§ Data supplied
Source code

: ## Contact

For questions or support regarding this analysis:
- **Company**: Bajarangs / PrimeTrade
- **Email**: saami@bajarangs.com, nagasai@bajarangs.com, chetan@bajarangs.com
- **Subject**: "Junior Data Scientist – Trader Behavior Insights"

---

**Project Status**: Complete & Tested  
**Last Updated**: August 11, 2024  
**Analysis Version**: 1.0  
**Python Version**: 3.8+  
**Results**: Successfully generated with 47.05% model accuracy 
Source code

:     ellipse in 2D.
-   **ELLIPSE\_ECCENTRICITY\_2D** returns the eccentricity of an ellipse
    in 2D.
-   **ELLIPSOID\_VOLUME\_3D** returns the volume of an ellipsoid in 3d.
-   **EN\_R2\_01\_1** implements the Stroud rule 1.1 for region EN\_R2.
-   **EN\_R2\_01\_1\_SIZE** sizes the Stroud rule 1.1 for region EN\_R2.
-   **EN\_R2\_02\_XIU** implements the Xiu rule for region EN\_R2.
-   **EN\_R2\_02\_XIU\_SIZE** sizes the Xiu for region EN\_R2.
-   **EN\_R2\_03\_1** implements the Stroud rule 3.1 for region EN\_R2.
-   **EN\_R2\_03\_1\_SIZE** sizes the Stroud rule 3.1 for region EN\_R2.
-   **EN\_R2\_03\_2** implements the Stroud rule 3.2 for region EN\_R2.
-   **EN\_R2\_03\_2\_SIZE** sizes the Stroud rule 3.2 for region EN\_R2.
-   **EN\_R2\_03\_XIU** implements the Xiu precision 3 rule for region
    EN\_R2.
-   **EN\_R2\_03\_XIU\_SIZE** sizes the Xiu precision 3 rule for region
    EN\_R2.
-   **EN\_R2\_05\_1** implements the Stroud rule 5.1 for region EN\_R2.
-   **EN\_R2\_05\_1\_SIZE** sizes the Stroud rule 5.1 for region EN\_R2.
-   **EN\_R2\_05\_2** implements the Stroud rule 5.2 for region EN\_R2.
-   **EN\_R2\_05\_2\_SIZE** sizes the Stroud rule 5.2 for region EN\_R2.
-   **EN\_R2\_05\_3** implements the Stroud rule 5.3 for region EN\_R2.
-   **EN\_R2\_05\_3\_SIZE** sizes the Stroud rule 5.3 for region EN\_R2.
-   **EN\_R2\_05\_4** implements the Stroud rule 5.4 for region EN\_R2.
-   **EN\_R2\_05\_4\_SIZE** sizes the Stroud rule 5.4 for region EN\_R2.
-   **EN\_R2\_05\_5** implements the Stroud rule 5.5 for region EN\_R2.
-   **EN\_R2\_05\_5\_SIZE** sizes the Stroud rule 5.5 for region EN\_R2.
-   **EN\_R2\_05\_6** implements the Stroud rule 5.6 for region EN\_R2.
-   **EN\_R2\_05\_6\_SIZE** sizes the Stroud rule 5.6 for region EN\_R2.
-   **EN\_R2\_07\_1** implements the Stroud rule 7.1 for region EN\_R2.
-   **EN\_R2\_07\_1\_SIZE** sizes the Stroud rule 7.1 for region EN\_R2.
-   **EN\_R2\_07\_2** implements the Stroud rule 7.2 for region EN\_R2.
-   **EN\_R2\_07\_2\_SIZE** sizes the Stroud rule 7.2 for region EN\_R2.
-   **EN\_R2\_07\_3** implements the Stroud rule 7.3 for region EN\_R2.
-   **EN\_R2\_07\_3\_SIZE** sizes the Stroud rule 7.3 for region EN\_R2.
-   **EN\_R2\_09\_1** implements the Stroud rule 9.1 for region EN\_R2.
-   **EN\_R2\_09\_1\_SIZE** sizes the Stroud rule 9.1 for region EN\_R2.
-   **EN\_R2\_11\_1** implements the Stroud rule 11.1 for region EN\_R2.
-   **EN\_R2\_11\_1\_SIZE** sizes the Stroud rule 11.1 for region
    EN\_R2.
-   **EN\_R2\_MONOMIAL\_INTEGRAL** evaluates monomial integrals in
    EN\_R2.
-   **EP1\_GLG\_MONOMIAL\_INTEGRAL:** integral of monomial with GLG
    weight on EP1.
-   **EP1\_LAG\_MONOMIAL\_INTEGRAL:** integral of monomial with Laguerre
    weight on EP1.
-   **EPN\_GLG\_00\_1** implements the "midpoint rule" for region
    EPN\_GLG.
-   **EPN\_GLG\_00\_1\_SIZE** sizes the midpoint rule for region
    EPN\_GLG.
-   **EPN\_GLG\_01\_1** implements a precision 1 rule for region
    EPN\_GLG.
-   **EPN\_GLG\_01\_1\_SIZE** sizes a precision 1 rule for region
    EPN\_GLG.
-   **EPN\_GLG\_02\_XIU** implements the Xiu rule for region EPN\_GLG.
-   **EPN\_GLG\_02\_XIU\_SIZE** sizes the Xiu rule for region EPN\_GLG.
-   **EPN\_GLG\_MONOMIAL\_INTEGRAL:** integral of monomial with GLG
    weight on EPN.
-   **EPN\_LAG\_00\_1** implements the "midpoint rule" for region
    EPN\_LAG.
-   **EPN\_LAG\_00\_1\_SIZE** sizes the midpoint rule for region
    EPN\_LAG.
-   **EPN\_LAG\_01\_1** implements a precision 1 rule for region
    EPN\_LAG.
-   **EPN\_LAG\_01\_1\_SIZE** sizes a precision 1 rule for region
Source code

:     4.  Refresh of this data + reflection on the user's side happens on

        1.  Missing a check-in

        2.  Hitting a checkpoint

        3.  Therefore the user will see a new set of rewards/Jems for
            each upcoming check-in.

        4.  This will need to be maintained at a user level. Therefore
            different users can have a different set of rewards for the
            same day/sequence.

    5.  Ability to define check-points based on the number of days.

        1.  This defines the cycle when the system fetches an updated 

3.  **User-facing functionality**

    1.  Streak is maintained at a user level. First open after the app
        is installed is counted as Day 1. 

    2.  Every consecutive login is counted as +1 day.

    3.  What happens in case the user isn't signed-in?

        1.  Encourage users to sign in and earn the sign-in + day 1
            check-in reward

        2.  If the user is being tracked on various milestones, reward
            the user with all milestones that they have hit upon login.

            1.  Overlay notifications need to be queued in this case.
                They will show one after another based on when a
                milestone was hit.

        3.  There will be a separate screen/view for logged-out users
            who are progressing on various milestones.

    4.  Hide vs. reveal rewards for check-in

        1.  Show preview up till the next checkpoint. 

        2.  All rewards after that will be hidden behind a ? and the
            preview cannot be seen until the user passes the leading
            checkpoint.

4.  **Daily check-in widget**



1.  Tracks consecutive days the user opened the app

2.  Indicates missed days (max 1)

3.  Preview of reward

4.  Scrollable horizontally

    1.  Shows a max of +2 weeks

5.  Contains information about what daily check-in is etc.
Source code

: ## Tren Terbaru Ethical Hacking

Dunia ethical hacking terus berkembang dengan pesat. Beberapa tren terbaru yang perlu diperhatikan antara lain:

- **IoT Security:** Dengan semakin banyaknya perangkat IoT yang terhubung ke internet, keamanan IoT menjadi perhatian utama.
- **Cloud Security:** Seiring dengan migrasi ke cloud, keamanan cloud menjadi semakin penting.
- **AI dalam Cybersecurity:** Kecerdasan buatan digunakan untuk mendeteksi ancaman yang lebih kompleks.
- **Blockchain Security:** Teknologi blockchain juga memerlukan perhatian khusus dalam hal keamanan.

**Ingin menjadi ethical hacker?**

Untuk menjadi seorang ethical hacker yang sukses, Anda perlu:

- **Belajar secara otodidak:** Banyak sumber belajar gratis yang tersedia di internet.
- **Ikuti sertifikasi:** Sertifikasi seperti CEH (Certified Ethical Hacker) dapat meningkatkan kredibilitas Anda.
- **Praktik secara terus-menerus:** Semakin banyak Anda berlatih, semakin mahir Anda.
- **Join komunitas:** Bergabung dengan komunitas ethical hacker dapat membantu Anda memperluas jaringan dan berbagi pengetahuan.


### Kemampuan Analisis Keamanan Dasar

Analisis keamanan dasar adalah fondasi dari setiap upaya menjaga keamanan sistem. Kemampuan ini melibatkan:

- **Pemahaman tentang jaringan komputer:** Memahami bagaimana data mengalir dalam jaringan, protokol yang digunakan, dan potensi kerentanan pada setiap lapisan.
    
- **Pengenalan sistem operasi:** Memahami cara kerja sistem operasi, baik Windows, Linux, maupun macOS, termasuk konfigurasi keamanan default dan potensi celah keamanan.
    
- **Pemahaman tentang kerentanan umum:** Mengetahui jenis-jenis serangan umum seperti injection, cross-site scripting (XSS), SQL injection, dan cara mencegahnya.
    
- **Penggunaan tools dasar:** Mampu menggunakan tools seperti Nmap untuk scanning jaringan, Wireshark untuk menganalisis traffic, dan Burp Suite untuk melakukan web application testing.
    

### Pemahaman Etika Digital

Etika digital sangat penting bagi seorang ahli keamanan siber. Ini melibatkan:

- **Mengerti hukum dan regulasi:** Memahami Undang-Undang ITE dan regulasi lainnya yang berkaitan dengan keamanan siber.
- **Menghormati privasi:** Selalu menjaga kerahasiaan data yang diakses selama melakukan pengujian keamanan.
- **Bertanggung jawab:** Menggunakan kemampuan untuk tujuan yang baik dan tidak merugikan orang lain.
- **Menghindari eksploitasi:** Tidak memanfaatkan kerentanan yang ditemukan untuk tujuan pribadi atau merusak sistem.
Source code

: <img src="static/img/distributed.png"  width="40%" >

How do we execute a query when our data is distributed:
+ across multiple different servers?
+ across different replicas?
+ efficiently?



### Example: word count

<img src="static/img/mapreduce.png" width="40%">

§ Task to complete
Turn the lines beginning with the one that contains "ellipse in 2D." and continuing through the one that contains "sizes the Stroud rule 9.1 for region EN\_R2." into a numbered list, including both of those lines and leaving out any blank lines.

§ Exercise answer
1. :     ellipse in 2D.
2. -   **ELLIPSE\_ECCENTRICITY\_2D** returns the eccentricity of an ellipse
3.     in 2D.
4. -   **ELLIPSOID\_VOLUME\_3D** returns the volume of an ellipsoid in 3d.
5. -   **EN\_R2\_01\_1** implements the Stroud rule 1.1 for region EN\_R2.
6. -   **EN\_R2\_01\_1\_SIZE** sizes the Stroud rule 1.1 for region EN\_R2.
7. -   **EN\_R2\_02\_XIU** implements the Xiu rule for region EN\_R2.
8. -   **EN\_R2\_02\_XIU\_SIZE** sizes the Xiu for region EN\_R2.
9. -   **EN\_R2\_03\_1** implements the Stroud rule 3.1 for region EN\_R2.
10. -   **EN\_R2\_03\_1\_SIZE** sizes the Stroud rule 3.1 for region EN\_R2.
11. -   **EN\_R2\_03\_2** implements the Stroud rule 3.2 for region EN\_R2.
12. -   **EN\_R2\_03\_2\_SIZE** sizes the Stroud rule 3.2 for region EN\_R2.
13. -   **EN\_R2\_03\_XIU** implements the Xiu precision 3 rule for region
14.     EN\_R2.
15. -   **EN\_R2\_03\_XIU\_SIZE** sizes the Xiu precision 3 rule for region
16.     EN\_R2.
17. -   **EN\_R2\_05\_1** implements the Stroud rule 5.1 for region EN\_R2.
18. -   **EN\_R2\_05\_1\_SIZE** sizes the Stroud rule 5.1 for region EN\_R2.
19. -   **EN\_R2\_05\_2** implements the Stroud rule 5.2 for region EN\_R2.
20. -   **EN\_R2\_05\_2\_SIZE** sizes the Stroud rule 5.2 for region EN\_R2.
21. -   **EN\_R2\_05\_3** implements the Stroud rule 5.3 for region EN\_R2.
22. -   **EN\_R2\_05\_3\_SIZE** sizes the Stroud rule 5.3 for region EN\_R2.
23. -   **EN\_R2\_05\_4** implements the Stroud rule 5.4 for region EN\_R2.
24. -   **EN\_R2\_05\_4\_SIZE** sizes the Stroud rule 5.4 for region EN\_R2.
25. -   **EN\_R2\_05\_5** implements the Stroud rule 5.5 for region EN\_R2.
26. -   **EN\_R2\_05\_5\_SIZE** sizes the Stroud rule 5.5 for region EN\_R2.
27. -   **EN\_R2\_05\_6** implements the Stroud rule 5.6 for region EN\_R2.
28. -   **EN\_R2\_05\_6\_SIZE** sizes the Stroud rule 5.6 for region EN\_R2.
29. -   **EN\_R2\_07\_1** implements the Stroud rule 7.1 for region EN\_R2.
30. -   **EN\_R2\_07\_1\_SIZE** sizes the Stroud rule 7.1 for region EN\_R2.
31. -   **EN\_R2\_07\_2** implements the Stroud rule 7.2 for region EN\_R2.
32. -   **EN\_R2\_07\_2\_SIZE** sizes the Stroud rule 7.2 for region EN\_R2.
33. -   **EN\_R2\_07\_3** implements the Stroud rule 7.3 for region EN\_R2.
34. -   **EN\_R2\_07\_3\_SIZE** sizes the Stroud rule 7.3 for region EN\_R2.
35. -   **EN\_R2\_09\_1** implements the Stroud rule 9.1 for region EN\_R2.
36. -   **EN\_R2\_09\_1\_SIZE** sizes the Stroud rule 9.1 for region EN\_R2.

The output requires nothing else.